▶ _Page extract_:
Lubin Business Review Spring 2018 Issue

Inaugural Issue

Spring 2018 Issue No. 1

Table of Contents

In the Journals

On the Bookshelf


Editors' Introduction (PDF)
Drs. Eric Kessler and Ping Wang

Welcome to the inaugural issue of the Lubin Business Review (LBR). The mission of LBR is to translate cutting-edge research for practical use by today's business professionals. This is a primary objective of AACSB International, the premier accrediting organization for business schools in the world (of which Lubin is one of fewer than 3% of institutions worldwide to earn dual accreditations in business and accounting). It is also intended to bridge the increasingly widespread, and continually frustrating gap between business theories and business practice.

In the Journals

The Relative and Incremental Valuation Effects of Embedded Value Disclosure by Life Insurers: Evidence from Cross-Listed Firms in the U.S. (PDF)

▶ _Action item 1_:
Copy the Lubin Business Review page from "Editors' Introduction (PDF)" to "the U.S. (PDF)", changing "business professionals" to "business leaders".
▶ _Action item 2_:
Write out the rows from their beginning to the line with "Reading right to", leaving out the pictures.
The Lubin Business Review page and the rows are independent of each other.

Stored dataset items

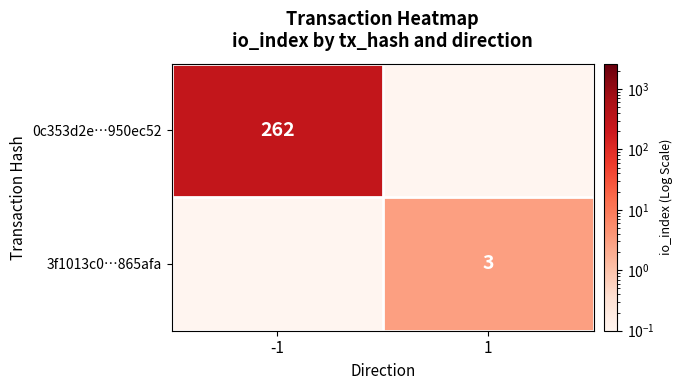

Which label corresponds to the largest value in the chart?

-1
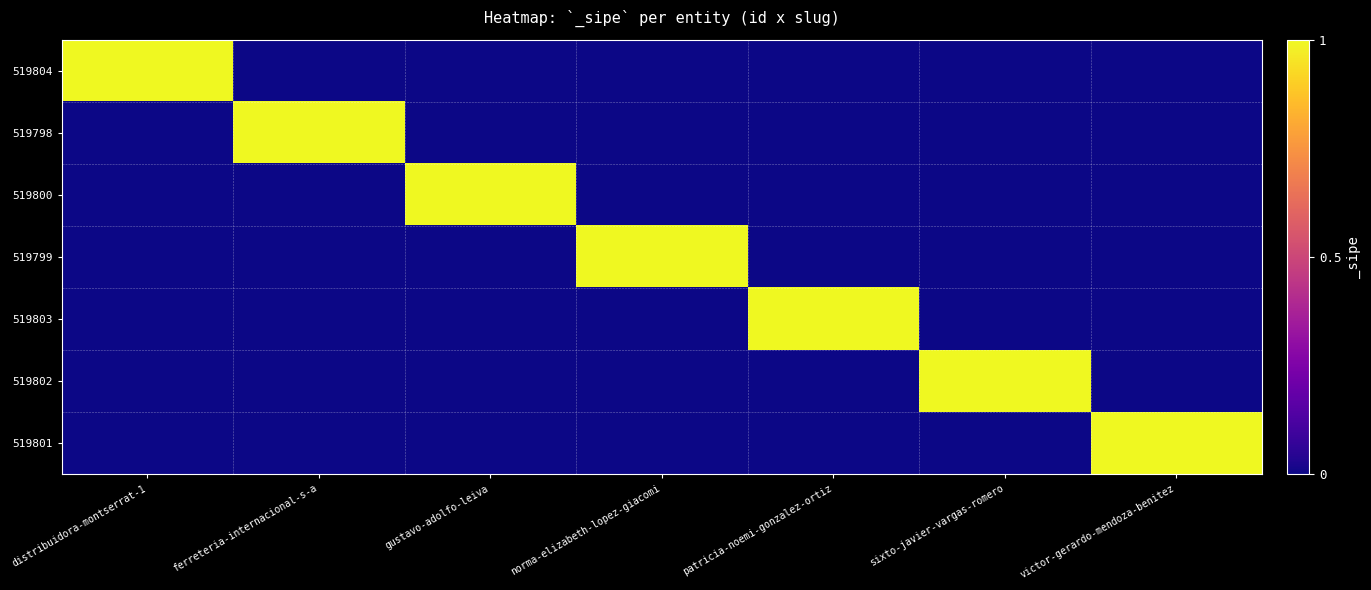

Reading right to left, transcribe all the data shown in this chart.

519804: victor-gerardo-mendoza-benitez=0	sixto-javier-vargas-romero=0	patricia-noemi-gonzalez-ortiz=0	norma-elizabeth-lopez-giacomi=0	gustavo-adolfo-leiva=0	ferreteria-internacional-s-a=0	distribuidora-montserrat-1=1
519798: victor-gerardo-mendoza-benitez=0	sixto-javier-vargas-romero=0	patricia-noemi-gonzalez-ortiz=0	norma-elizabeth-lopez-giacomi=0	gustavo-adolfo-leiva=0	ferreteria-internacional-s-a=1	distribuidora-montserrat-1=0
519800: victor-gerardo-mendoza-benitez=0	sixto-javier-vargas-romero=0	patricia-noemi-gonzalez-ortiz=0	norma-elizabeth-lopez-giacomi=0	gustavo-adolfo-leiva=1	ferreteria-internacional-s-a=0	distribuidora-montserrat-1=0
519799: victor-gerardo-mendoza-benitez=0	sixto-javier-vargas-romero=0	patricia-noemi-gonzalez-ortiz=0	norma-elizabeth-lopez-giacomi=1	gustavo-adolfo-leiva=0	ferreteria-internacional-s-a=0	distribuidora-montserrat-1=0
519803: victor-gerardo-mendoza-benitez=0	sixto-javier-vargas-romero=0	patricia-noemi-gonzalez-ortiz=1	norma-elizabeth-lopez-giacomi=0	gustavo-adolfo-leiva=0	ferreteria-internacional-s-a=0	distribuidora-montserrat-1=0
519802: victor-gerardo-mendoza-benitez=0	sixto-javier-vargas-romero=1	patricia-noemi-gonzalez-ortiz=0	norma-elizabeth-lopez-giacomi=0	gustavo-adolfo-leiva=0	ferreteria-internacional-s-a=0	distribuidora-montserrat-1=0
519801: victor-gerardo-mendoza-benitez=1	sixto-javier-vargas-romero=0	patricia-noemi-gonzalez-ortiz=0	norma-elizabeth-lopez-giacomi=0	gustavo-adolfo-leiva=0	ferreteria-internacional-s-a=0	distribuidora-montserrat-1=0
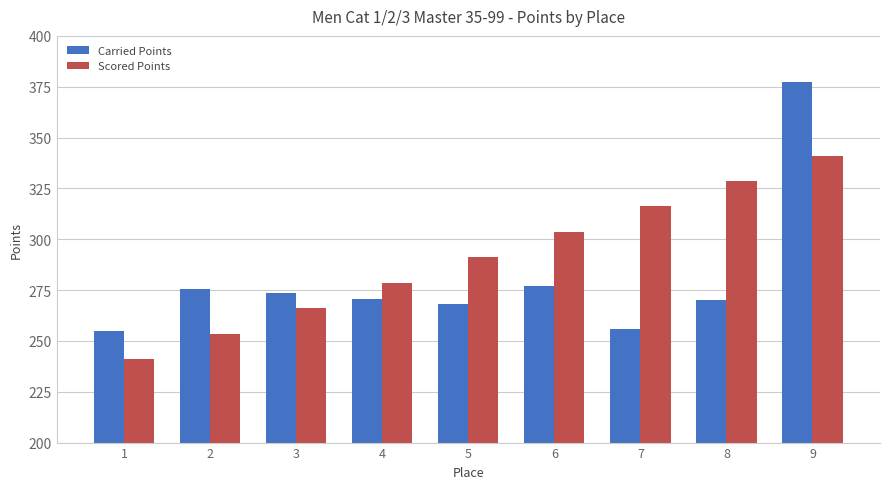

List the series in order of their overall mean, lowest first.

Carried Points, Scored Points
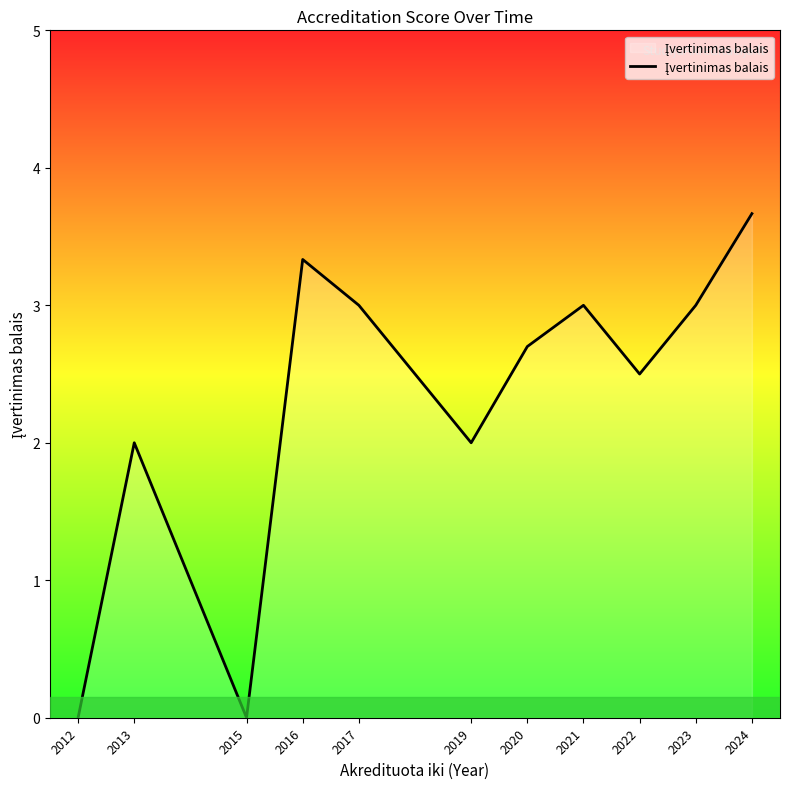

Between 2023 and 2019, which is larger?

2023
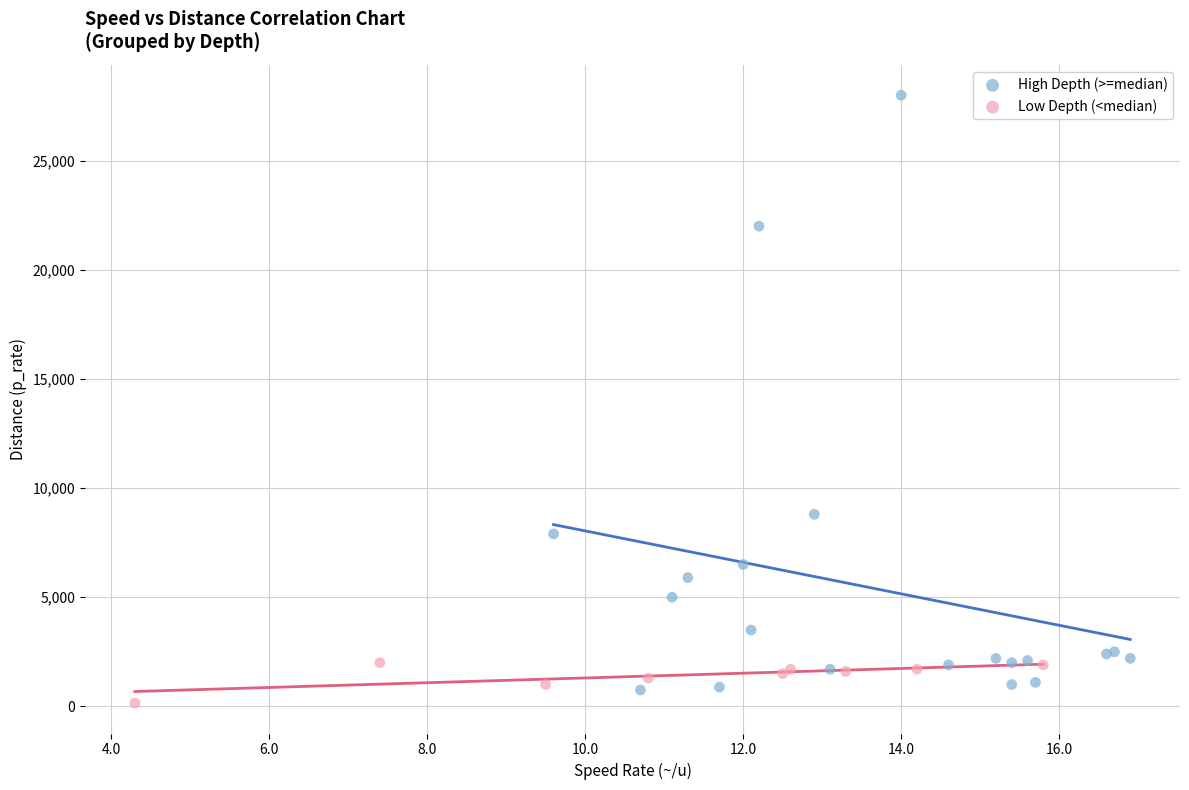

Which series has the widest spread of Y values?

High Depth (>=median)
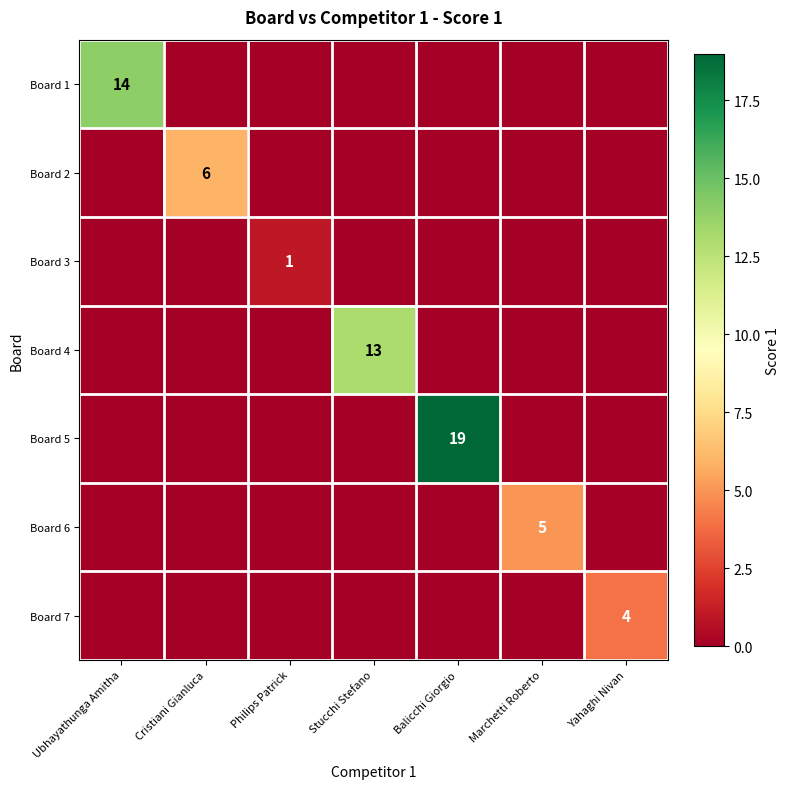

What is the average value of the Board 2 series?

1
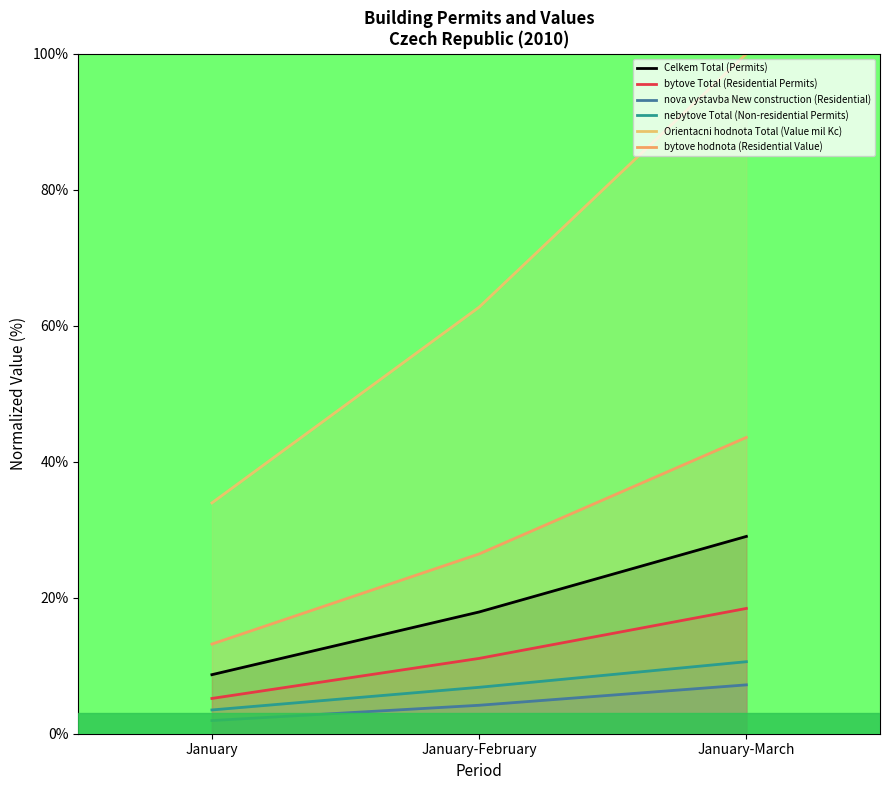

Reading left to right, transcribe all the data shown in this chart.

Celkem Total (Permits): January=8.7	January-February=17.9	January-March=29.0
bytove Total (Residential Permits): January=5.2	January-February=11.1	January-March=18.4
nova vystavba New construction (Residential): January=1.9	January-February=4.2	January-March=7.2
nebytove Total (Non-residential Permits): January=3.5	January-February=6.8	January-March=10.6
Orientacni hodnota Total (Value mil Kc): January=33.9	January-February=62.7	January-March=100.0
bytove hodnota (Residential Value): January=13.2	January-February=26.4	January-March=43.6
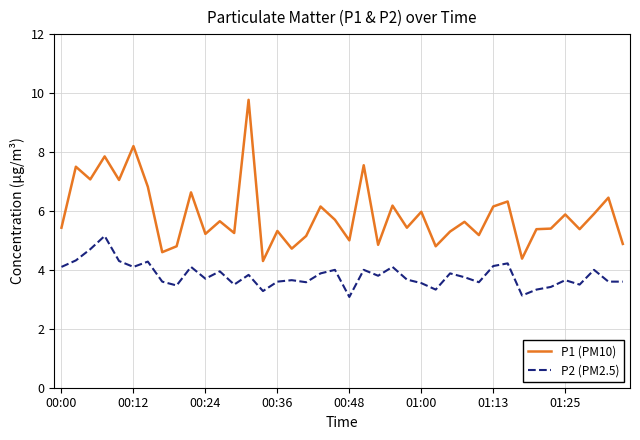

What is the average value of the P1 (PM10) series?

5.9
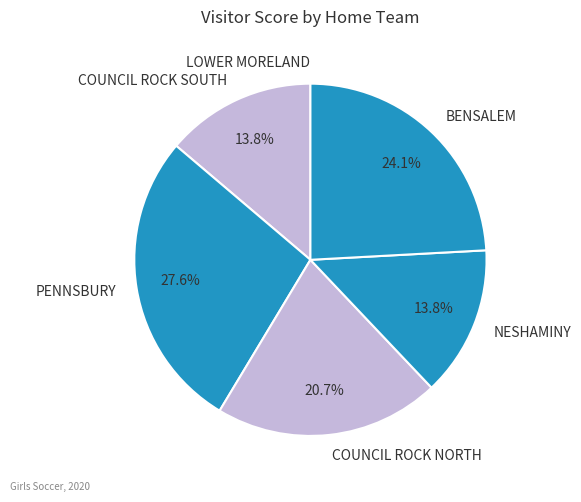

Which slice is the largest?

PENNSBURY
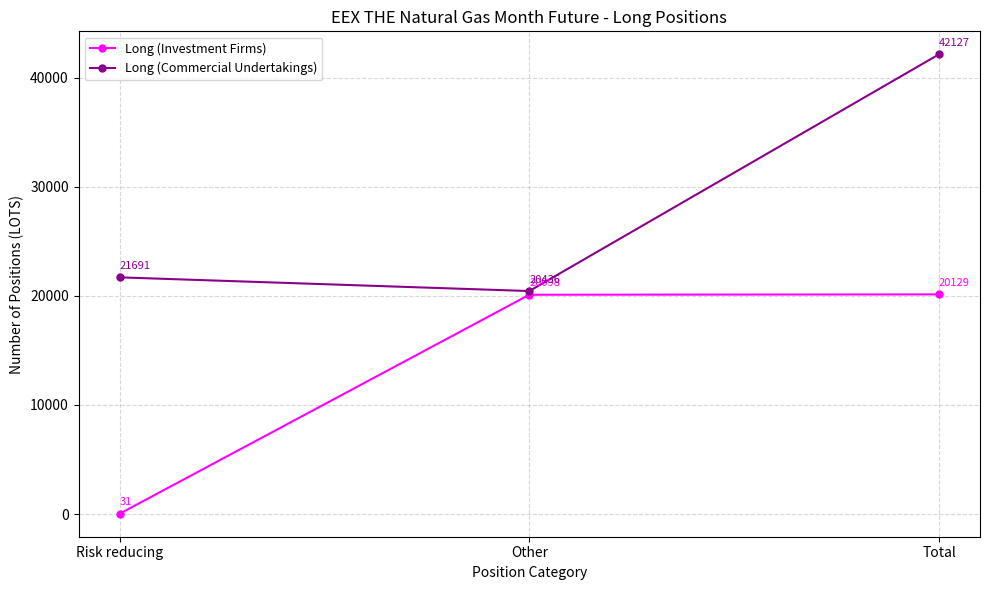

Between Risk reducing and Total, which series saw the biggest shift?

Long (Commercial Undertakings)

▶ _Task output 1_:
Editors' Introduction (PDF)
Drs. Eric Kessler and Ping Wang

Welcome to the inaugural issue of the Lubin Business Review (LBR). The mission of LBR is to translate cutting-edge research for practical use by today's business leaders. This is a primary objective of AACSB International, the premier accrediting organization for business schools in the world (of which Lubin is one of fewer than 3% of institutions worldwide to earn dual accreditations in business and accounting). It is also intended to bridge the increasingly widespread, and continually frustrating gap between business theories and business practice.

In the Journals

The Relative and Incremental Valuation Effects of Embedded Value Disclosure by Life Insurers: Evidence from Cross-Listed Firms in the U.S. (PDF)

▶ _Task output 2_:
Which label corresponds to the largest value in the chart?

-1

Reading right to left, transcribe all the data shown in this chart.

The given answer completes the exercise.